JA Calpa, FY Alvarez, JA Echeverry, DF Teuta and NJ Gil
Cenicaña, Colombia; jacalpa@cenicana.org
To address the need to maintain and increase efficiency, as well as to make informed decisions in the sugarcane agro-industrial sector, which are essential for maintaining competitiveness and sustainability, Cenicaña developed DataCane. This tool integrates data from multiple industrial sources, analyzes it, and visualizes key performance indicators in real-time through interactive dashboards. The development of DataCane by Cenicaña involved the secure acquisition of data from different sources, using industrial communication protocols such as Process Control Data Access/Unified Architecture (OPC DA/UA), Message Queuing Telemetry Transport (MQTT), and Application Programming Interface – Representational State Transfer (API-REST), in addition to connections with traditional relational databases, ensuring cybersecurity measures. This enables the processing and analysis of large volumes of data on an accessible and secure platform. Currently, the tool is implemented in four Colombian sugarcane mills, covering processes such as cane preparation and milling, evaporation, steam generation, and quality management. Application has led to significant improvements, such as the transition from static maintenance routines to dynamic ones based on evaporator fouling indicators, which increased operational uptime by 30% and reduced maintenance costs by the same proportion.

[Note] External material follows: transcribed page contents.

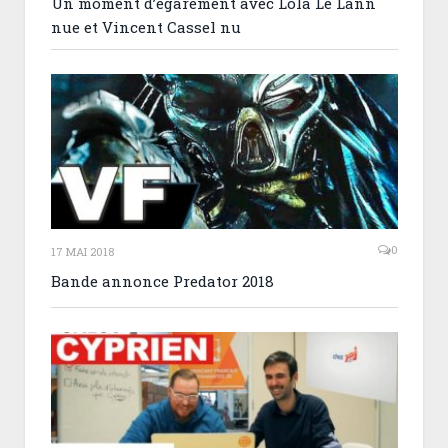
Un moment d’égarement avec Lola Le Lann
nue et Vincent Cassel nu
0
17 MAI 2018
Bande annonce Predator 2018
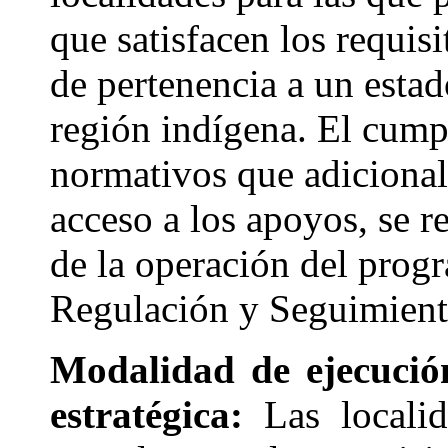
que satisfacen los requisi
de pertenencia a un esta
región indígena. El cumpl
normativos que adicional
acceso a los apoyos, se r
de la operación del prog
Regulación y Seguimient
Modalidad de ejecució
estratégica:
Las locali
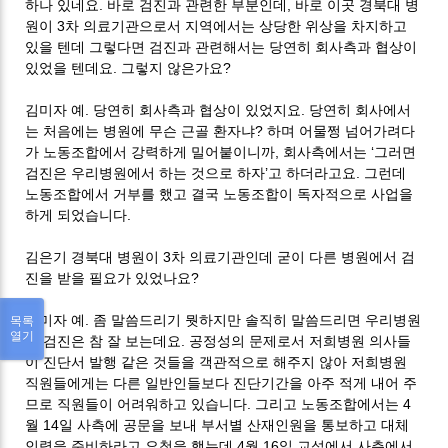
하나 있네요. 바로 검진과 관련한 부분인데, 바로 이곳 경북대 병
원이 3차 의료기관으로서 지역에서는 상당한 위상을 차지하고
있을 텐데 그렇다면 검진과 관련해서는 당연히 회사측과 협상이
있었을 텐데요. 그렇지 않은가요?
김미자 예. 당연히 회사측과 협상이 있었지요. 당연히 회사에서
는 처음에는 병원에 무슨 근골 환자냐? 하며 어물쩡 넘어가려다
가 노동조합에서 강력하게 밀어붙이니까, 회사측에서는 ‘그러면
검진은 우리병원에서 하는 것으로 하자’고 하더라고요. 그런데
노동조합에서 거부를 했고 결국 노동조합이 독자적으로 사업을
하게 되었습니다.
김은기 경북대 병원이 3차 의료기관인데 굳이 다른 병원에서 검
진을 받을 필요가 있었나요?
김미자 예. 좀 말씀드리기 뭣하지만 솔직히 말씀드리면 우리병원
목록
열기
이 검진은 참 잘 보는데요. 공정성의 문제로서 저희병원 의사들
이 진단서 발행 같은 것들을 객관적으로 해주지 않아 저희병원
직원들에게는 다른 일반인들보다 진단기간을 아주 적게 내어 주
므로 직원들이 어려워하고 있습니다. 그리고 노동조합에서는 4
월 14일 사측에 공문을 보내 부서별 산재인원을 통보하고 대체
인력을 준비하라고 요청을 했는데 4월 16일 교섭에서 사측에서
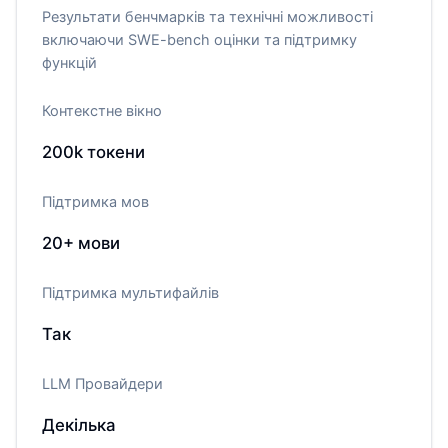
Результати бенчмарків та технічні можливості
включаючи SWE-bench оцінки та підтримку
функцій
Контекстне вікно
200k
токени
Підтримка мов
20+
мови
Підтримка мультифайлів
Так
LLM Провайдери
Декілька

In addition, data integration has enabled global indicators to be available, making it possible to obtain the factory’s overall balance sheet automatically and in real time. This automation supports decision-making based on up-to-date information. DataCane facilitates the implementation of real-time thermal sucrose loss models, with error margins between 4% and 10%, allowing timely decisions on operational flows and improving sucrose recovery efficiency. In conclusion, DataCane represents a key advancement in the implementation of Industry 4.0 technologies, integrating predictive analytics models, preventive maintenance, and cybersecurity. This initiative drives real-time operational efficiency while ensuring data integrity, establishing a solid foundation for future advancements in process optimization within the sugar industry.